"çocuklar, çantalarınız tamamen hazır mı?"
doyoung sorduğu sorunun ardından bütün aileden evet cevabını almıştı fakat onlara güvenemedi. tatile gidiyorlardı ve iki hafta evde olmayacaklardı; eksik eşyaları da olmamalıydı. doyoung ilk önce çocukların odalarına girdi ve çantalarında eksikleri aramaya başladı. tam da tahmin ettiği gibi, ikisi de bazı eşyalarını unutmuştu.

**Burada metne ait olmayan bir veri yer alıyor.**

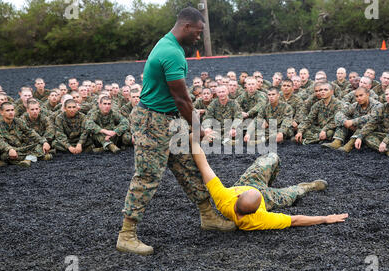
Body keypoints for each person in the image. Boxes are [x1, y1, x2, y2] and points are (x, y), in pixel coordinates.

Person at [117, 7, 236, 257]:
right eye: (198, 32)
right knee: (147, 176)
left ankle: (207, 216)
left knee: (188, 167)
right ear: (187, 27)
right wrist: (198, 129)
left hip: (170, 120)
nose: (199, 37)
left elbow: (180, 101)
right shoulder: (171, 52)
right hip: (153, 122)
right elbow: (183, 99)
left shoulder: (172, 46)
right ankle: (126, 235)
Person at [190, 135, 348, 230]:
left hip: (248, 181)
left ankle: (267, 181)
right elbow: (295, 220)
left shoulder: (223, 197)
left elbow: (204, 167)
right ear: (259, 209)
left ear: (238, 196)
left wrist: (193, 141)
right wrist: (325, 218)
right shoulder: (260, 220)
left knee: (272, 157)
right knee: (294, 193)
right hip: (268, 197)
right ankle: (308, 186)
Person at [323, 87, 381, 152]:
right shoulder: (355, 105)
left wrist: (353, 122)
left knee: (363, 125)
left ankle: (350, 145)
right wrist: (345, 122)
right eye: (356, 96)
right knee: (343, 120)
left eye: (361, 95)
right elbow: (339, 113)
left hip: (370, 130)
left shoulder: (377, 105)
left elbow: (372, 117)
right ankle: (337, 141)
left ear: (367, 94)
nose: (359, 98)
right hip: (354, 129)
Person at [0, 102, 52, 167]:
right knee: (5, 155)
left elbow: (29, 132)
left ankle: (27, 159)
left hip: (20, 148)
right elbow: (0, 141)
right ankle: (36, 157)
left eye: (12, 110)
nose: (11, 112)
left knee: (39, 145)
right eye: (8, 110)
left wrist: (44, 142)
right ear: (1, 112)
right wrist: (9, 149)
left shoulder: (18, 121)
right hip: (7, 150)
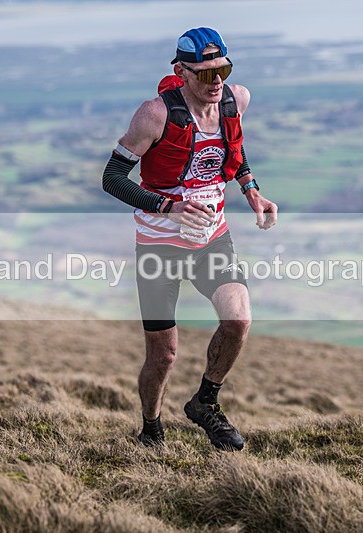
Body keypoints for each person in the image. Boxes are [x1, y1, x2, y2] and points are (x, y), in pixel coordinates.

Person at [102, 27, 277, 451]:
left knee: (238, 321)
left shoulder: (236, 100)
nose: (216, 82)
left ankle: (205, 402)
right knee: (163, 355)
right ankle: (151, 428)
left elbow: (233, 150)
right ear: (181, 72)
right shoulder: (154, 115)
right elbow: (112, 178)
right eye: (205, 74)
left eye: (223, 70)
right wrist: (169, 207)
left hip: (211, 239)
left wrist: (251, 190)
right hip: (159, 247)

"donghyuck orada çamaşırsız gezmeyi düşünüyorsan eğer hemen bu fikirden vazgeçiyorsun ve kendine iç çamaşırı koyuyorsun. jeno sen de plaj havlunu ve şarj aletini koy!"
doyoung çocukları biraz azarladıktan sonra çantalar tamamen hazırlandı ve arabaya yerleştirildi. tatile ten, taeyong ve jaemin ile beraber gideceklerdi; güzel bir tatil geçirmeyi diliyorlardı.
jaehyun önlerindeki arabanın durduğunu görünce kendi arabasını da durdurdu ve otele geldiklerini ailesine haber verdi. arka koltukta müzik dinleyen çocuklar kulaklıklarını çıkardı ve hemen arabadan çıktılar. bu tatil için en çok onlar heyecanlıydı. jaehyun onlara ne kadar ilk önce eşyalarını odaya yerleştirmeleri gerektiğini söylese de jaemin ile beraber çoktan otelin içine girmişlerdi.
jaehyun da doyoung ile valizlerini alarak resepsiyona ilerledi ve odalarının anahtarlarını aldılar.çocuklar otelin içini keşfedip odalarına geldiklerinde hava kararmaya başlamıştı. akşam yemeği saati gelmişti ve aileleri çoktan yemeğe indiklerine dair bir mesaj atmıştı hepsine. jeno telefonun saatine baktığında mesajın 37 dakika önce geldiğini gördü. acele etmezlerse yemeği kaçırıp aç kalacaklardı. hemen kardeşini ve jaemin'i alarak yemek salonuna indi.
koca salonda ailelerini bulmaları uzun sürmemişti. jaemin babasının kızıl saçlarını hemen görmüştü, herkesin arasında 'ben buradayım' diye bağırıyordu babasının kafası. ailelerini gördükten sonra üçü de birer tabak alarak azalan yemek sırasına girmişti. lezzetli gördükleri her şeyi tabaklarına doldurmuşlardı. elbette hepsini bitiremeyeceklerini biliyorlardı fakat yemeklerin güzel sunumlarını görünce dayanamamışlardı.